Then, I got in on the thing again; I got in on the collection.  But brother, have I learned to beat that!  Yes sir, and it’s a slick deal and it’ll work.  Instead of putting something in the collection plate when you go to those churches.  Don’t do it, take a visitor’s card, fill it out, and drop the visitor’s card in the collection plate and the usher will just smile at you so graciously.  Instead of looking at you, "You skinflint, stick something in the plate!"  All of you visitor’s who put the visitor’s card in instead of a collection this morning hold up your hand.  It’ll work.  It’ll work.

Now, the effort itself; I had been warned of the physical situation there, but oh, when I went out my heart just died within me.  They would not allow them to use the grassy field, the football field.  They would not allow them to use that.   You could not place the pulpit or the stand or the choir or anything out on the field.  So what was done had to be done on either side.  There was a large stadium on the west side.  A large stadium on the east side.  A large bank on the west.  A large bank on the east.  What they did was, they built the pulpit on the east side.  And I had to preach across the football field to the people in the stands on the west side.  Then, of course the choir was back of me and the people who sat in the stands on the east side.  And as though that were not enough, to preach across a football field, they placed in front of me two big towers and on them they mounted those cameras, those TV cameras.  So I not only had to preach across the football field, but there in front of me about fifty feet or thirty feet beyond me – here and here – were those big platforms built up like those iron rods by which they build a building, big things on which those men stood and sat and had those cameras.  I thought, "O Lord in heaven, how could anything be used of God in a context like this?"

__What to do__.
a) Could you turn the paragraph of the sermon excerpt above that begins "Now, the effort itself" into a short list of its main facts?
b) Do these statements agree with the sermon excerpt above? Answer yes or no for each and quote the words that decide it. (i) The speaker suggests dropping a visitor's card in the collection plate instead of a gift. (ii) The pulpit was set up out on the football field. (iii) The TV camera towers stood behind the speaker.

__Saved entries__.
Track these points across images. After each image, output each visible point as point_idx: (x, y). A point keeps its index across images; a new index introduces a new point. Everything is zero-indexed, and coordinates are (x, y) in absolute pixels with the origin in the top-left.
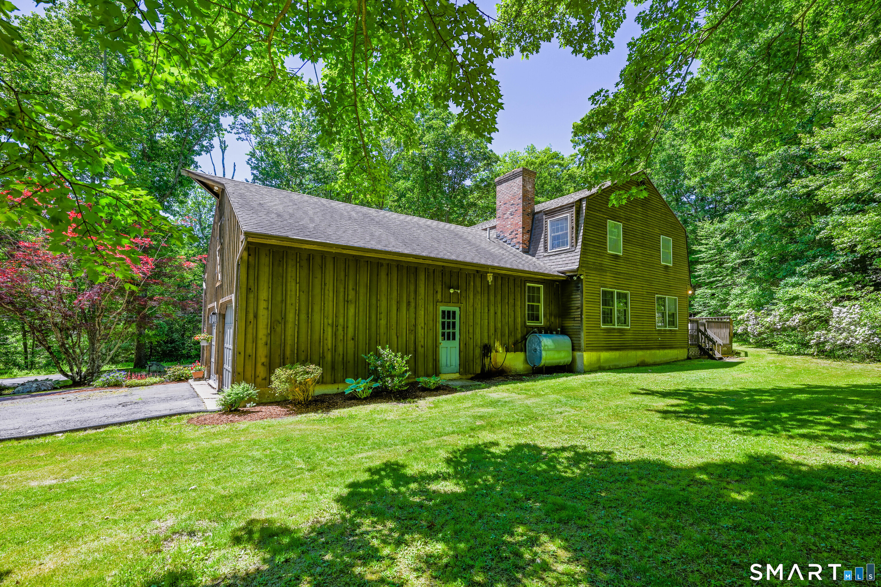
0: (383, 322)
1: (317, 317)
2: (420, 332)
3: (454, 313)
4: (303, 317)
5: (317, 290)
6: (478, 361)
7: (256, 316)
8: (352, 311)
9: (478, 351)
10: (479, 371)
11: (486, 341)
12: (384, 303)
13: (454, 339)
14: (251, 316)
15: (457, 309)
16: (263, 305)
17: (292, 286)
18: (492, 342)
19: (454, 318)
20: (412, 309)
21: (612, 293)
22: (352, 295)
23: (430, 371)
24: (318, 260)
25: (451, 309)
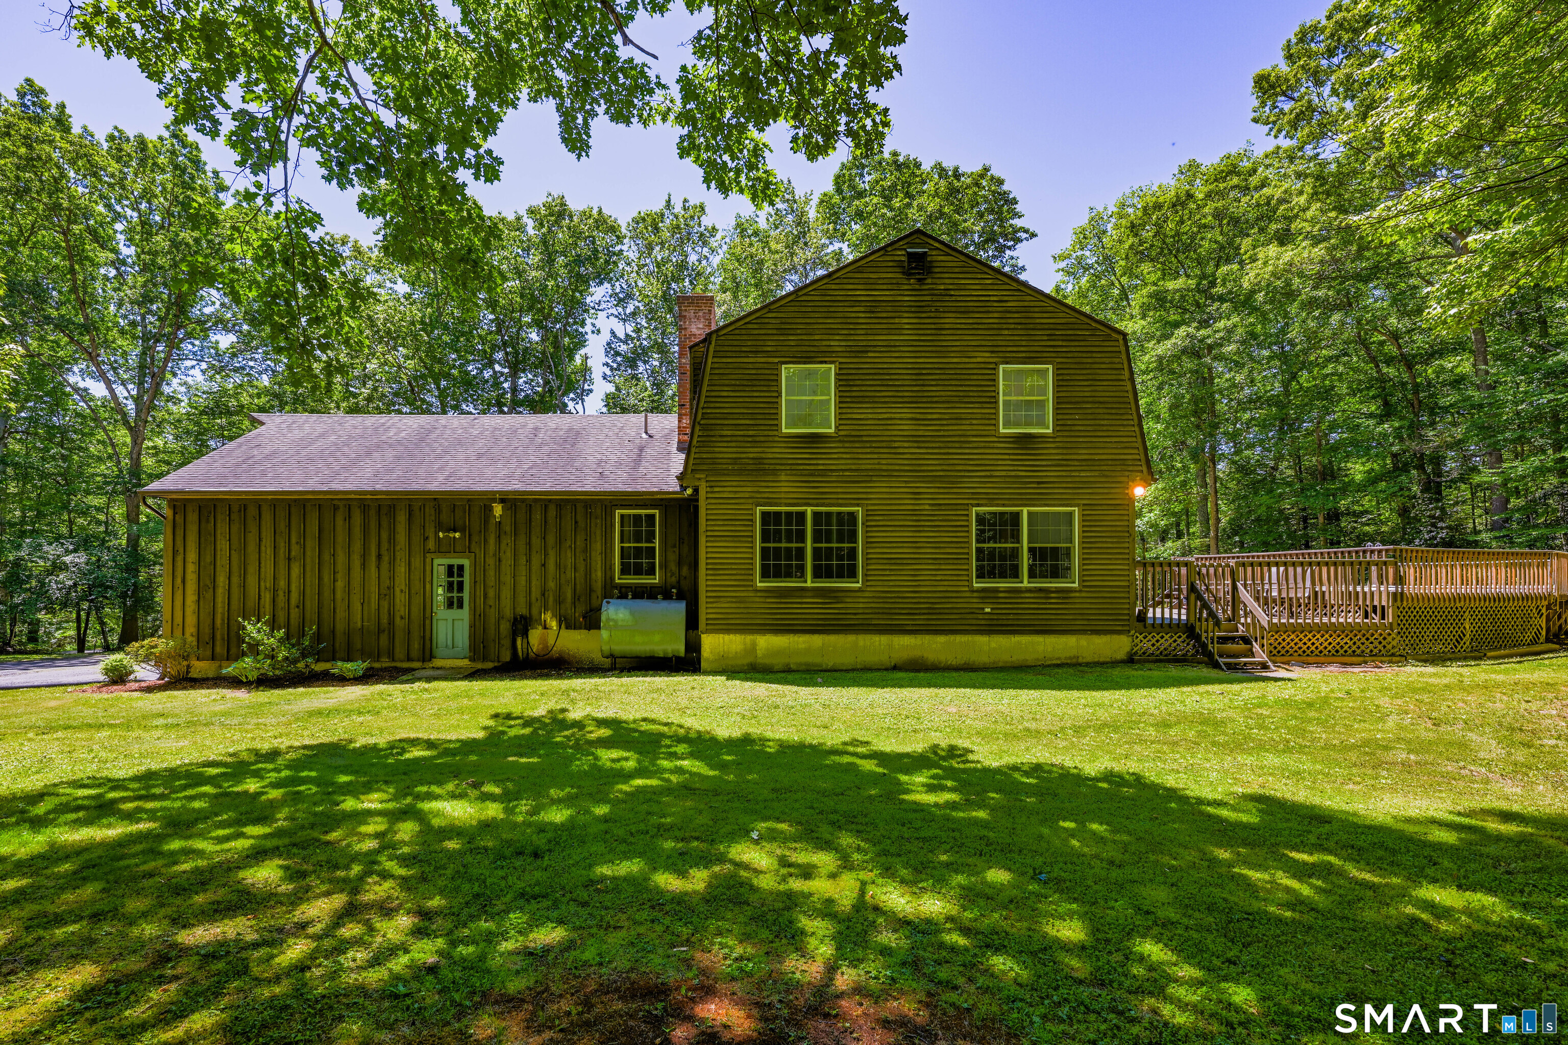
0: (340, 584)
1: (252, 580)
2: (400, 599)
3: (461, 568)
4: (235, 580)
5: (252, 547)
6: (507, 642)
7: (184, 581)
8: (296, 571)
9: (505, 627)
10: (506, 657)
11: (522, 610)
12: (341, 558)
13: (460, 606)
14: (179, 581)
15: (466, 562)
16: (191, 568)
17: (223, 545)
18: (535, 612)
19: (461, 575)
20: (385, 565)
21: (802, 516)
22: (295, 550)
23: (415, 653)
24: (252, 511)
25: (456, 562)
...
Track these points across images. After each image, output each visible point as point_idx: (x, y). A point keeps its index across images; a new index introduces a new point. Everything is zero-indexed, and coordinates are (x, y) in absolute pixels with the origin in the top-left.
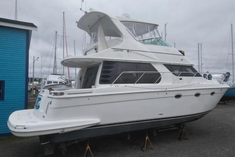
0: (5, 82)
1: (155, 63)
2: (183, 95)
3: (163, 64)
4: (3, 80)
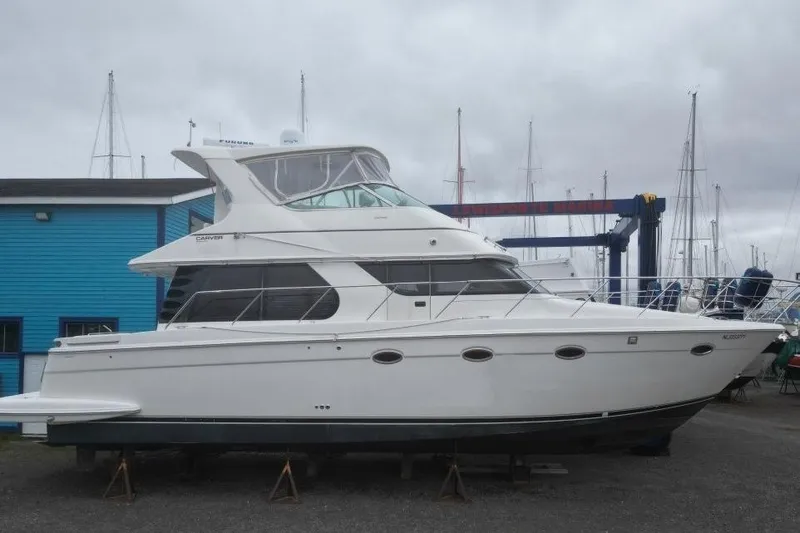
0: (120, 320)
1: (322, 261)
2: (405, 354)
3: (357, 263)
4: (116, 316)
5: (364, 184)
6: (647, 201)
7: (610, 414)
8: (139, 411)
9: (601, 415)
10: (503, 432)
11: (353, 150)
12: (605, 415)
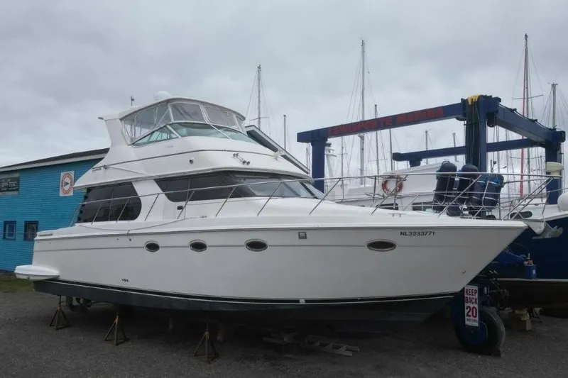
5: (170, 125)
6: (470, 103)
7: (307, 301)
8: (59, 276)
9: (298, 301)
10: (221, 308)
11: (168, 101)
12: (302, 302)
==
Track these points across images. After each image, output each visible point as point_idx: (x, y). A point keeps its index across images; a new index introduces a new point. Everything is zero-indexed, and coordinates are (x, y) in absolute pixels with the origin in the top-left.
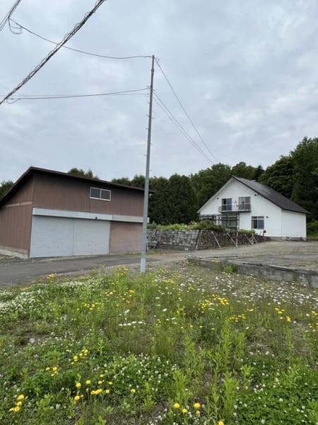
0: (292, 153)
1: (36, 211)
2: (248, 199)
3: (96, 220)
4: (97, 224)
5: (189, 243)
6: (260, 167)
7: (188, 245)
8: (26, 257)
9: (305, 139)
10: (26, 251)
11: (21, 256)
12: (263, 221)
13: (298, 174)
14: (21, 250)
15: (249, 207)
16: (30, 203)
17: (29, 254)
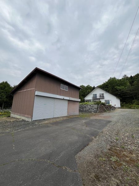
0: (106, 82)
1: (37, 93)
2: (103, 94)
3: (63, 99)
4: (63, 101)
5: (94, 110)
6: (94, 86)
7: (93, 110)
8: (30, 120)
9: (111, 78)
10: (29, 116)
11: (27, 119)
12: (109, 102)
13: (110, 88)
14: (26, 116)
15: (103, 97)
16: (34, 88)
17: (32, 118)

__Answers provided__.
a)
- The speaker had been warned about the physical setting but was dismayed on seeing it.
- The grassy football field could not be used for the pulpit, stand, choir, or anything else, so everything had to be placed on either side.
- There were large stadiums and large banks on both the west and the east sides.
- The pulpit was built on the east side, so the speaker preached across the football field to people in the west-side stands, with the choir and the east-side audience behind.
- Two big towers holding TV cameras stood about thirty to fifty feet in front of the speaker.
- The speaker wondered how anything could be used of God in such a setting.

b)
(i) Yes: "take a visitor’s card, fill it out, and drop the visitor’s card in the collection plate"
(ii) No: "You could not place the pulpit or the stand or the choir or anything out on the field."
(iii) No: "they placed in front of me two big towers and on them they mounted those cameras"